**China’s Deflation Problem: A Disaster in the Making**
**Why Prices Might Keep Falling**
China’s economy was expected to experience a surge of economic activity after the easing of strict COVID-19 lockdown measures. However, the reopening has failed to boost economic growth, resulting in consumer prices in the country stalling. China’s consumer price index (CPI) was flat in June, with core inflation falling 0.1% from a year ago. China’s producer price index (PPI) also saw a sharp decline, sinking 5.4% year over year last month. These data indicators reflect weak demand for core goods and a decline in raw material prices.
To counter the anemic growth and falling producer prices, the Chinese government and People’s Bank of China (PBoC) have implemented measures to boost spending and investment.

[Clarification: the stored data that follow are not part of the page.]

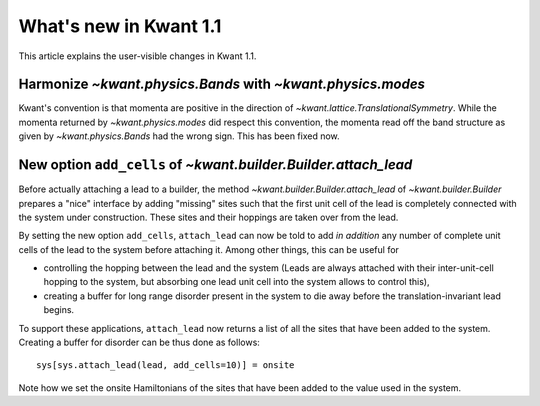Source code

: What's new in Kwant 1.1
=======================

This article explains the user-visible changes in Kwant 1.1.

Harmonize `~kwant.physics.Bands` with `~kwant.physics.modes`
------------------------------------------------------------
Kwant's convention is that momenta are positive in the direction of
`~kwant.lattice.TranslationalSymmetry`.  While the momenta returned by
`~kwant.physics.modes` did respect this convention, the momenta read off the
band structure as given by `~kwant.physics.Bands` had the wrong sign.  This has
been fixed now.

New option ``add_cells`` of `~kwant.builder.Builder.attach_lead`
----------------------------------------------------------------
Before actually attaching a lead to a builder, the method
`~kwant.builder.Builder.attach_lead` of `~kwant.builder.Builder` prepares a
"nice" interface by adding "missing" sites such that the first unit cell of the
lead is completely connected with the system under construction.  These sites
and their hoppings are taken over from the lead.

By setting the new option ``add_cells``, ``attach_lead`` can now be told to add
*in* *addition* any number of complete unit cells of the lead to the system
before attaching it.  Among other things, this can be useful for

- controlling the hopping between the lead and the system (Leads are always
  attached with their inter-unit-cell hopping to the system, but absorbing one
  lead unit cell into the system allows to control this),

- creating a buffer for long range disorder present in the system to die away
  before the translation-invariant lead begins.

To support these applications, ``attach_lead`` now returns a list of all the
sites that have been added to the system.  Creating a buffer for disorder can
be thus done as follows::

    sys[sys.attach_lead(lead, add_cells=10)] = onsite

Note how we set the onsite Hamiltonians of the sites that have been added to
the value used in the system.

The PBoC has cut its key medium-term interest rate, and the Chinese State Council has promised to roll out more forceful measures to stimulate economic growth. Analysts from Nomura expect more fiscal and monetary stimulus to be implemented throughout the year.

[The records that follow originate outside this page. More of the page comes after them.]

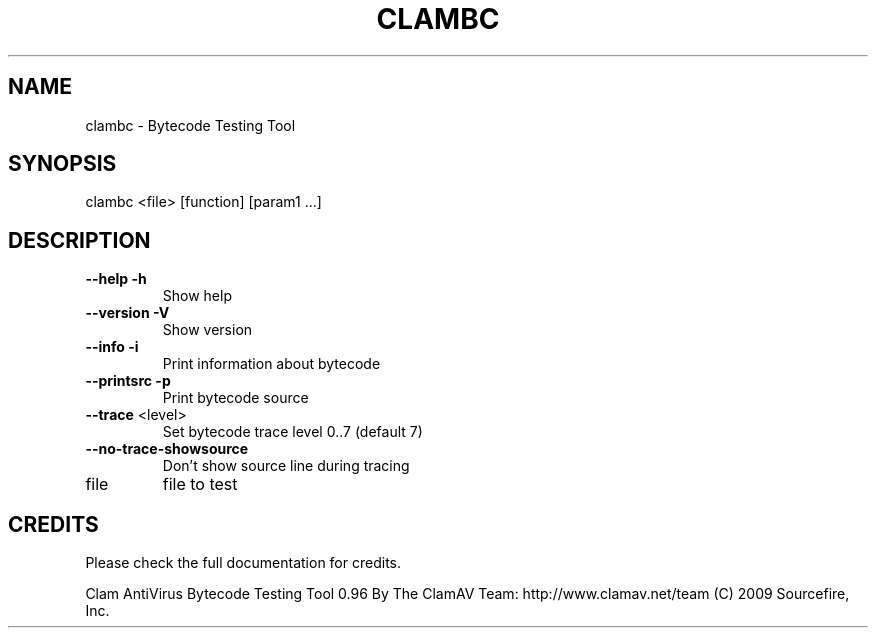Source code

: .TH CLAMBC "1" "April 2010" "ClamAV devel-20121126" "Clam AntiVirus"
.SH NAME
clambc \- Bytecode Testing Tool
.SH SYNOPSIS
.PP
clambc <file> [function] [param1 ...]
.SH DESCRIPTION
.TP
\fB\-\-help\fR                 \fB\-h\fR
Show help
.TP
\fB\-\-version\fR              \fB\-V\fR
Show version
.TP
\fB\-\-info\fR                 \fB\-i\fR
Print information about bytecode
.TP
\fB\-\-printsrc\fR             \fB\-p\fR
Print bytecode source
.TP
\fB\-\-trace\fR <level>
Set bytecode trace level 0..7 (default 7)
.TP
\fB\-\-no\-trace\-showsource\fR
Don't show source line during tracing
.TP
file
file to test
.SH "CREDITS"
Please check the full documentation for credits.
.PP
Clam AntiVirus Bytecode Testing Tool 0.96
By The ClamAV Team: http://www.clamav.net/team
(C) 2009 Sourcefire, Inc.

**An Alarm Bell for China**
If China fails to boost economic growth and slides into a deflationary environment, it could be a nightmare scenario for the nation. A deflationary environment combined with an elevated debt environment, as seen in Japan’s “lost decade” in the 1990s, would be disastrous for China’s potential growth. Deflation makes debt more expensive and delays consumption and investment as consumers expect prices to fall further. Without a social safety net, Chinese consumers are forced to save more instead of spending, hindering economic growth.
Richard Koo, chief economist at Nomura Research Institute, warns that China is facing a “balance sheet recession,” similar to Japan’s experience in the 1990s. This shift from investing and spending to debt minimization exacerbates the impact of deflation. Additionally, China’s lack of a strong social safety net further restricts consumer spending and investment.

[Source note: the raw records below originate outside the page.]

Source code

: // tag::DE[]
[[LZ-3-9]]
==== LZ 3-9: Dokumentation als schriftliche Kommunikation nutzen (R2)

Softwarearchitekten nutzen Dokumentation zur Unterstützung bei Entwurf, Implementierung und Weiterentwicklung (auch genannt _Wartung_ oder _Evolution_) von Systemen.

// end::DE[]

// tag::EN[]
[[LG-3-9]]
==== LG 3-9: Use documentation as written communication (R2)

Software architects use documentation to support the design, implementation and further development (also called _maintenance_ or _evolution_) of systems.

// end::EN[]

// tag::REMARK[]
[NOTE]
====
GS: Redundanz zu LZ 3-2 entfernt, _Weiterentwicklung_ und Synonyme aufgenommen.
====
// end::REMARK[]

**Good News for the Federal Reserve**
While China’s deflation issue poses risks for its domestic economy, it may be welcomed by the U.S. Federal Reserve, which is striving to combat inflation. The weak post-pandemic recovery in China could lead to deflationary pressures on the global economy. This could help the U.S. producer price index (PPI) inflation rate to surprise to the downside, which aligns with the historical correlation between China’s and the U.S.’s PPI given their trade relationship.
Although no central bank desires deflation, the Federal Reserve may view global disinflationary currents favorably in its battle against rising U.S. consumer prices. If import prices decrease, it indicates less pass-through to consumers and results in lower consumer price inflation. This aligns with the Fed’s goals.
**Long-Term Stakes for the Global Economy**
China’s rise as a global superpower and economic rival to the U.S. since the 1990s has reshaped the world. However, persistent deflation could challenge China’s status in the long term, similar to the America-Japan rivalry of the 1980s. For China’s Generation Z, who already face record-high unemployment rates of over 20%, the consequences of deflation could be disastrous.